Carlos Cidade, número dois de Manuel Machado na câmara de Coimbra, aproveitava o momento da fotografia para aclarar a voz e dizer umas palavras: “Há momentos na vida política em que não podemos deixar de ter um intervenção ativa na luta pela liberdade e pela democracia (…) Qualquer socialista não pode deixar de intervir e votar em Ana Gomes, que representa o espaço de referência do PS nesta campanha eleitoral”. Check. Carlos Cidade é número dois, ninguém explicou porque é que Manuel Machado, presidente da Associação Nacional de Municípios, ficou em casa. Elísio Estanque e Manuel Leitão Cruz, da estrutura do PS local, compuseram a moldura.
Em Cinfães, Viseu, onde esteve na quinta-feira, o presidente da câmara, Armando Mourisco, também socialista, recebeu a candidata de braços abertos. O mote era uma visita a uma escola profissional, financiada por fundos comunitários, e o autarca serviu de cicerone. Ele e Luís Soares, um jovem socialista da concelhia de Cinfães que é também o coordenador de campanha da candidata no distrito de Viseu. Mas o apoio público — se existe — ficou no plano privado. A conversa foi centrada nos problemas do interior, no acesso à tecnologia, na educação e na economia verde. Se Armando Mourisco recebeu a candidata como apoiante, não o disse.

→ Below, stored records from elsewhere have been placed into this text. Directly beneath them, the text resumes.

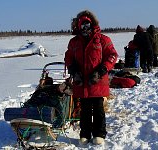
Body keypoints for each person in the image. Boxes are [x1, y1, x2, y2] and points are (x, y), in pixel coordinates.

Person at [64, 10, 118, 145]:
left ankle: (99, 134)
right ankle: (85, 134)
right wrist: (74, 71)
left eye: (87, 25)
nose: (85, 28)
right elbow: (68, 57)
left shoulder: (103, 40)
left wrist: (101, 70)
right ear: (78, 26)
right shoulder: (74, 42)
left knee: (99, 109)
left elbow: (112, 55)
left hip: (98, 82)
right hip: (81, 82)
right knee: (85, 110)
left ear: (92, 24)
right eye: (82, 25)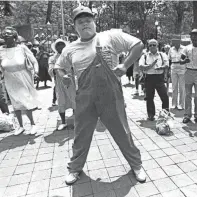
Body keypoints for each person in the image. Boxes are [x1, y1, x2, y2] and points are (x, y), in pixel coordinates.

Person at [55, 6, 146, 185]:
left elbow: (138, 45)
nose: (85, 24)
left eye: (88, 20)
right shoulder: (70, 49)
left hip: (111, 97)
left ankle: (136, 165)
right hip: (85, 98)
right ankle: (75, 168)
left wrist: (125, 65)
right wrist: (64, 75)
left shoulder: (110, 37)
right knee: (81, 134)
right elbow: (58, 66)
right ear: (75, 27)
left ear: (94, 21)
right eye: (80, 22)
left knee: (122, 132)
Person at [0, 26, 39, 135]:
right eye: (4, 36)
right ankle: (20, 126)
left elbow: (34, 61)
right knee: (15, 102)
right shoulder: (1, 50)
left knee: (26, 100)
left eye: (8, 36)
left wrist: (35, 72)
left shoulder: (22, 48)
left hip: (23, 77)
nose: (6, 37)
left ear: (14, 37)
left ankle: (33, 124)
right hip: (9, 78)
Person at [139, 39, 169, 121]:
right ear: (148, 46)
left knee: (165, 97)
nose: (152, 46)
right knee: (149, 98)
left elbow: (166, 64)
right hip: (149, 78)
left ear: (157, 46)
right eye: (150, 45)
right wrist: (151, 65)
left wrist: (161, 67)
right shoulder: (144, 56)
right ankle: (151, 115)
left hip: (159, 78)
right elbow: (141, 66)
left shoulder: (162, 55)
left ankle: (165, 114)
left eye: (154, 45)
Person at [49, 39, 75, 130]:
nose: (60, 47)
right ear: (55, 48)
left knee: (74, 99)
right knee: (61, 101)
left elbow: (75, 66)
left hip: (71, 81)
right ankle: (63, 122)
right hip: (60, 83)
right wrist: (56, 70)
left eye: (62, 45)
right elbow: (51, 70)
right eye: (58, 45)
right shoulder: (52, 58)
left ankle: (76, 120)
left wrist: (70, 70)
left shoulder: (70, 56)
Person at [181, 29, 197, 123]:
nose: (194, 37)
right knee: (188, 95)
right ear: (190, 37)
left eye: (196, 36)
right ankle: (187, 115)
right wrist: (184, 61)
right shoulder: (186, 48)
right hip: (188, 72)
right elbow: (181, 60)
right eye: (193, 36)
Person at [168, 36, 185, 110]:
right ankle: (174, 104)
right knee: (174, 87)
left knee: (182, 88)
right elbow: (169, 60)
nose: (175, 43)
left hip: (182, 68)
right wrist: (168, 70)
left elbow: (187, 59)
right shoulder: (171, 49)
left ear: (180, 41)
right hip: (173, 68)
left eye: (177, 41)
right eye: (174, 42)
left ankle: (181, 104)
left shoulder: (184, 49)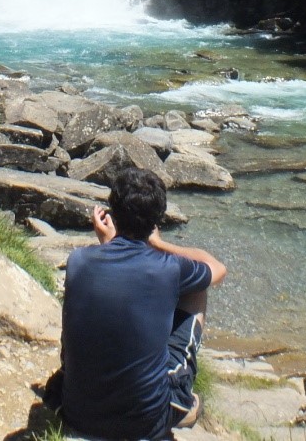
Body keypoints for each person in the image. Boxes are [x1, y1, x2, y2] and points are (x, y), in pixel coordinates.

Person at [52, 168, 228, 440]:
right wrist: (158, 243)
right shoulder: (168, 268)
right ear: (157, 219)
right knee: (197, 290)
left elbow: (121, 275)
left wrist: (109, 243)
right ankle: (185, 405)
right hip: (146, 424)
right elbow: (216, 268)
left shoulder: (78, 260)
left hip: (77, 413)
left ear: (113, 214)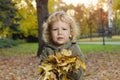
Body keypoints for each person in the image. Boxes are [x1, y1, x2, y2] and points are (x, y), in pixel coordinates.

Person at [39, 11, 85, 80]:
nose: (60, 32)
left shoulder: (74, 48)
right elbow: (43, 70)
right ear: (49, 34)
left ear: (71, 32)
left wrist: (65, 67)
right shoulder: (47, 50)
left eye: (64, 29)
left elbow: (79, 75)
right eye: (55, 29)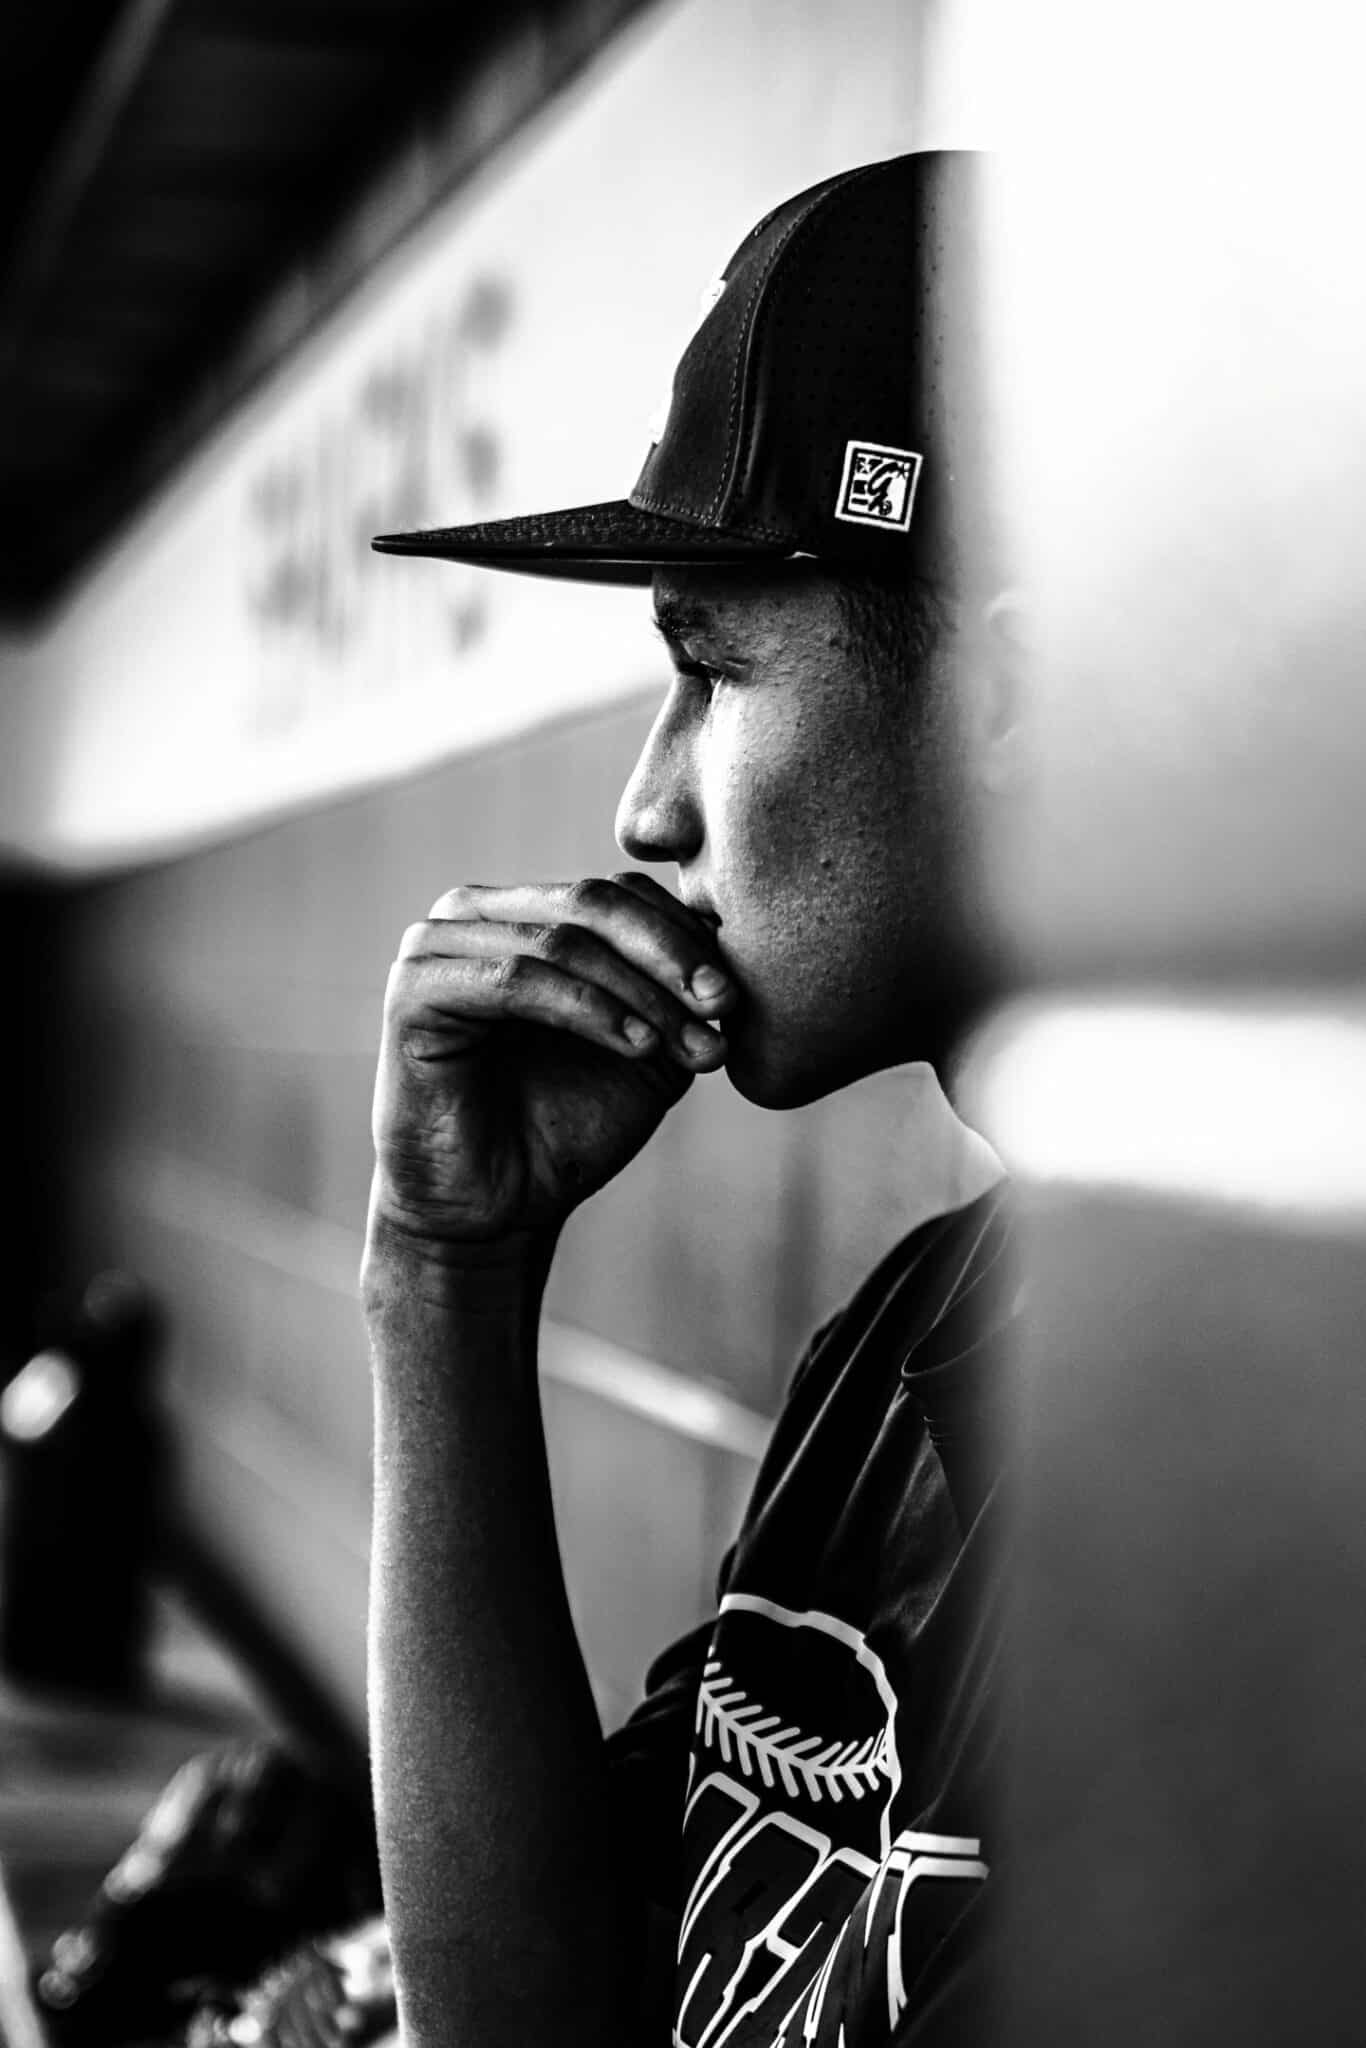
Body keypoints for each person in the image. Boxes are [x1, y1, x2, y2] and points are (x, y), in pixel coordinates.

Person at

Em Odivelas, este domingo, já foi – ligeiramente – diferente. O presidente da câmara, Hugo Martins, mandou dizer que não pôde estar presente por estar “com gripe” (“não é Covid”), mas o vereador com o pelouro da Proteção Civil, João António, fez-lhe as vezes na visita ao quartel dos bombeiros voluntários, onde mostrou à candidata como é feito o transporte de doentes no veículo dos bombeiros, envolvidos num plástico para prevenir contactos com potenciais casos positivos de Covid. A compor a moldura, desta vez, estavam os quatro presidentes de junta do concelho: Odivelas, Pontinha e Famões, Ramada e Caneças, e Póvoa de Santo Adrião e Olival Basto. “Estamos aqui para a apoiar”, disseram os quatro quase em uníssono a meio de uma conversa com o comandante do quartel. Check.
Mas dias antes, em Santarém, Ana Gomes teria de recorrer ao ex-presidente da câmara de Santarém e ex-secretário de Estado das florestas do segundo governo de José Sócrates, Rui Barreiro, para comandar as tropas da candidata no dia em que visitou as instalações da Comunidade Intermunicipal da Lezíria do Tejo, o comando distrital da PSP e o hospital distrital de Santarém. Era ele, o ex-autarca, quem seguia a comitiva para todo o lado. É que não só Santarém é social-democrata como, de manhã, o presidente da Comunidade Intermunicipal e presidente da câmara de Almeirim (Pedro Ribeiro, do PS) não se tinha mostrado particularmente entusiasta da candidata socialista. Sobretudo quando falou dos touros. Há um PS dividido, sim, e, ao contrário do que aconteceu há cinco anos com Sampaio da Nóvoa não há máquina à vista a limpar o pó da engrenagem de uma candidatura que, até ver, é só do Livre e do PAN. Faltam quatro dias de campanha e o relógio continua a contar.